Passage to read:
= = = =

Ion channels are membrane bound proteins that mediate fast neural dynamics by selectively controlling the flow of charged ions across membranes. Most channels are embedded within compositionally complex neuronal membranes, whose detailed composition play important roles in regulating channel functions. Membranes can regulate channels directly, through the binding of specific components to sites within channel structures, or indirectly, by impacting the biophysical and biochemical processes evolved to regulate channel functions in their native environment. A mechanistic understanding of how membrane composition impacts channel functions is vital because changes in neuronal membrane composition are associated with normal development and neurological disease. The goal of the proposed studies is to test three distinct mechanisms through which compositionally complex membranes regulate channel function. The working hypothesis, supported by past collaborative work of the Pl and Col, is that some channel functions are regulated by emergent properties of their embedding membranes that occur because these membranes are heterogeneous. Guided by extensive preliminary data, three specific aims will be pursued: 1) Measure the functional coupling of channel states to membrane domains, 2) Establish how membrane domains impact the binding of allosteric regulators, and 3) Identify the roles of membrane domains within the broader regulatory environment of neurons.
The first aim experimentally tests a minimal model positing that single channel functions are allosterically regulated by domains within embedding membranes through tuning the availability of preferred local lipid environments.
The second aim explores how the chemical potential of known allosteric regulators such as cholesterol and phosphoinositide lipids are impacted by the same thermodynamic parameters that control properties of membrane domains.
The third aim i nvestigates how membrane domains impact the sorting of enzymes that participate in protein palmitoylation and tyrosine phosphorylation regulatory pathways occurring at neuronal synapses. Experimental approaches draw on the PIs expertise using quantitative super-resolution fluorescence localization microscopy techniques and are combined with functional studies, theory, and simulation to test and refine mechanistic models of isolated and collective channel functions. The proposed work is innovative because it applies predictive models of membrane organization that are novel to both the channel and membrane domain communities. A broadly applicable framework for describing how domains modulate channel functions will drive advances in neuroscience by providing new insights into the functional basis for membrane changes with development and neurological disease, will motivate more effective and targeted treatments for neurological disease, and will connect the molecular-scale behaviors of channels to larger questions in neuroscience through the collective actions of lipids and membrane domains.

= = = =

Stored data:
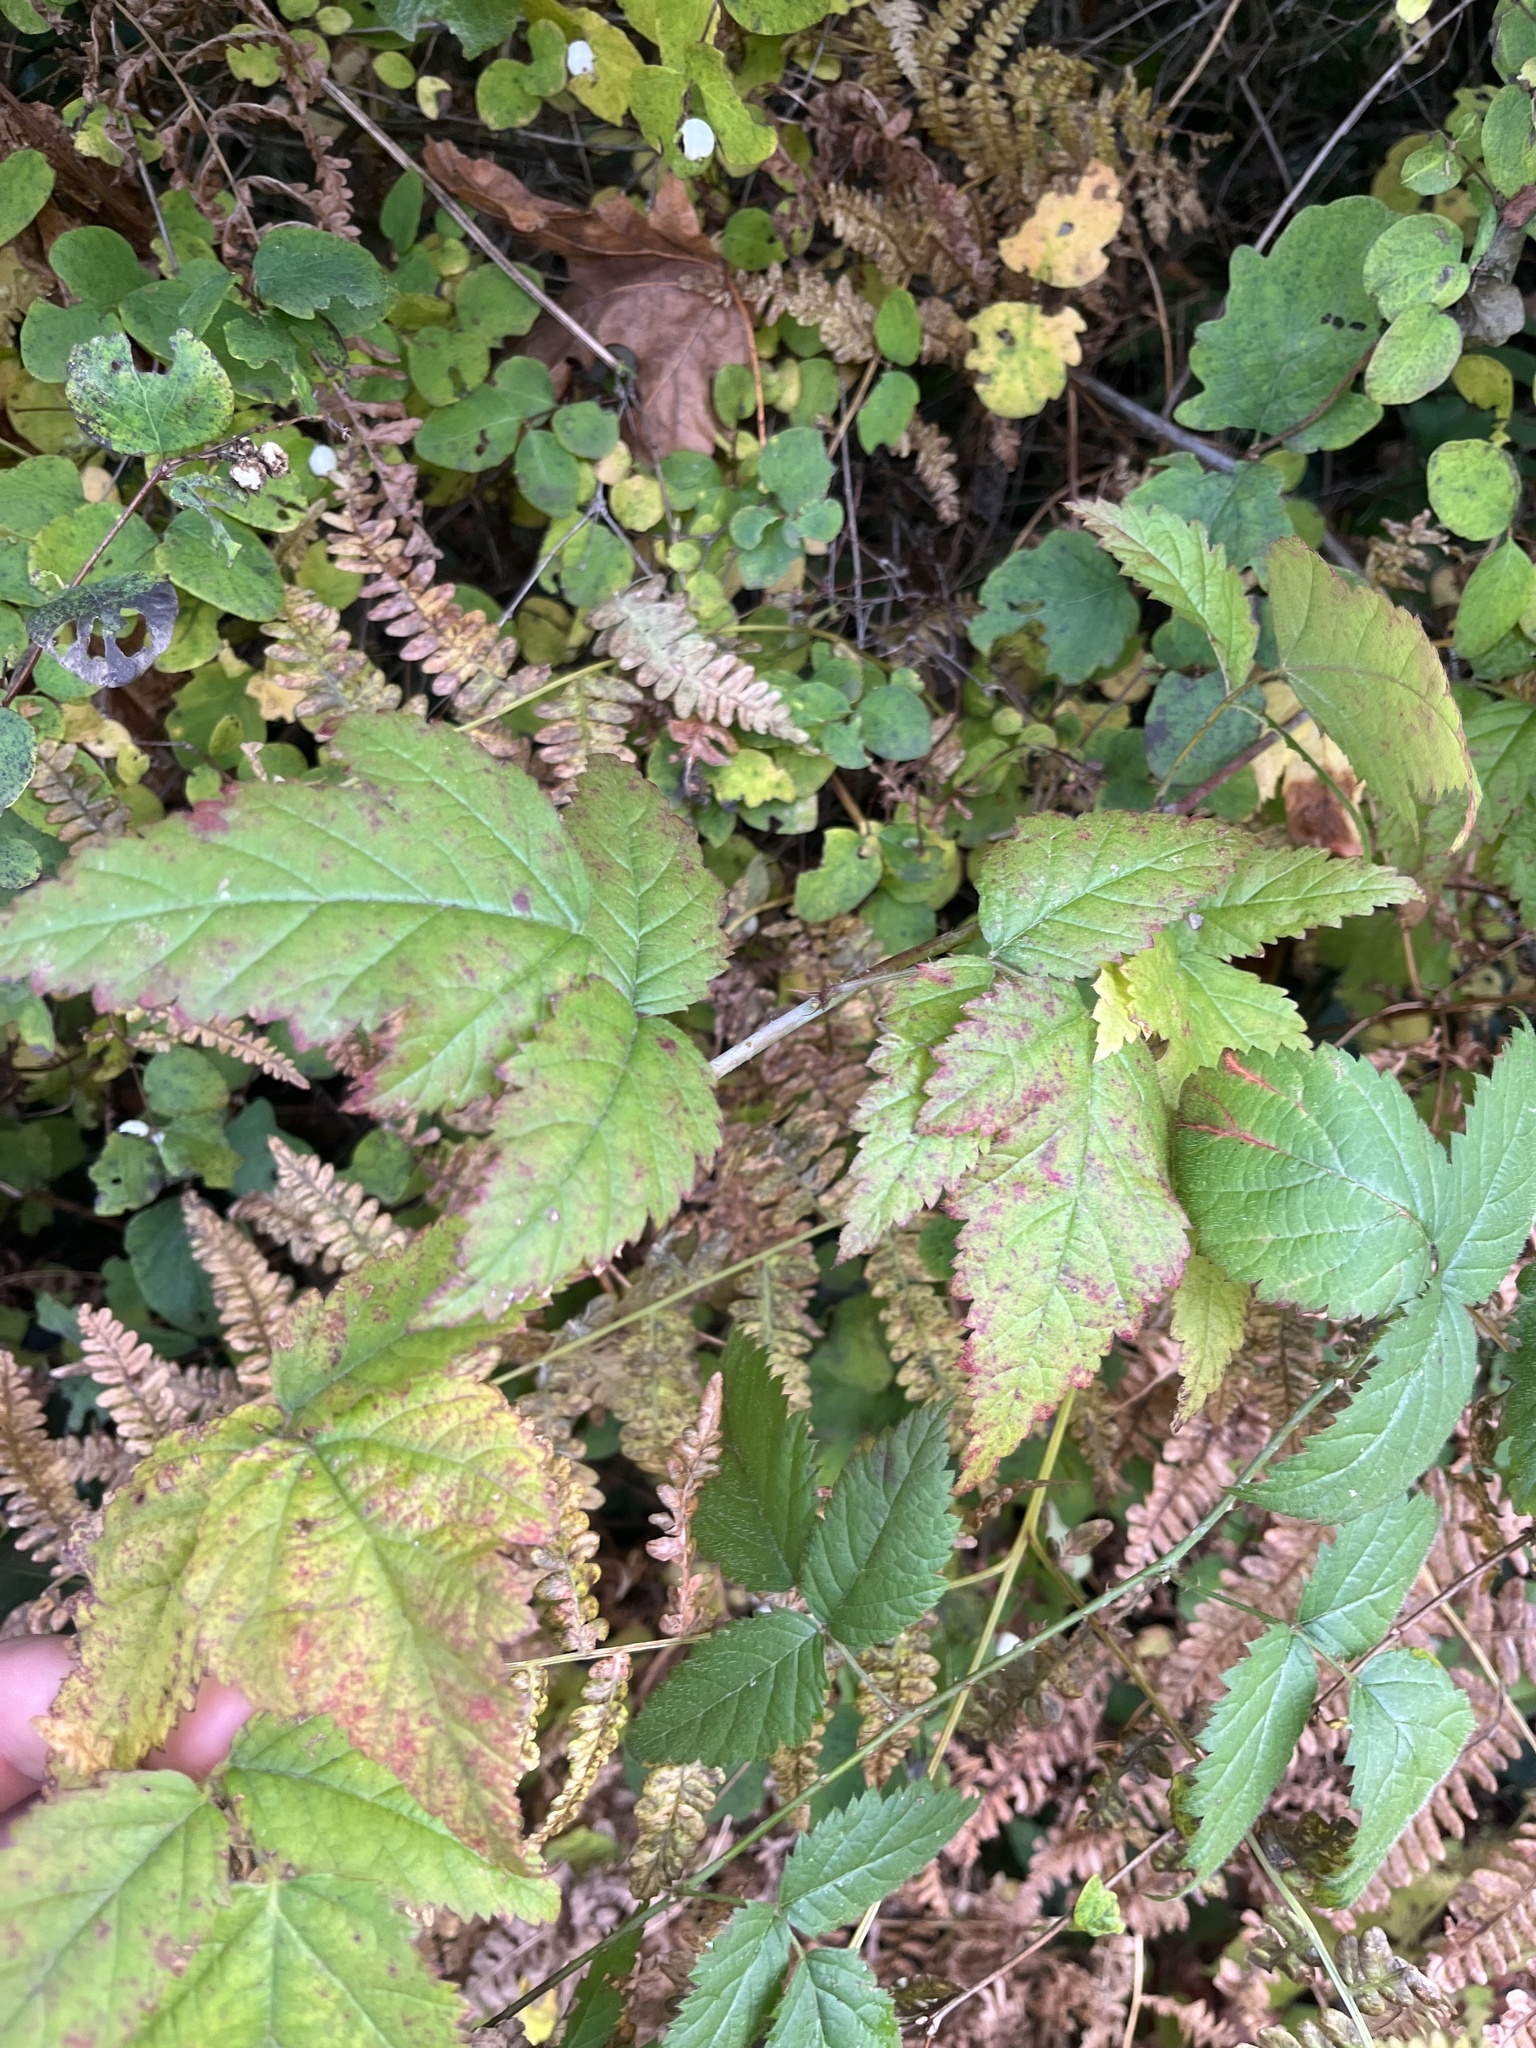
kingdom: Plantae
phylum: Tracheophyta
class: Magnoliopsida
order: Rosales
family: Rosaceae
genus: Rubus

= = = =

Required action 1:
In the ion channel abstract, what microscopy techniques does the PI have expertise in?
Required action 2:
Using the ion channel abstract, explain why a mechanistic understanding of how membrane composition affects channel functions is considered vital.
The records have nothing to do with the text.

Worked solution 1:
Quantitative super-resolution fluorescence localization microscopy techniques.

Worked solution 2:
It is vital because changes in neuronal membrane composition are associated with normal development and with neurological disease.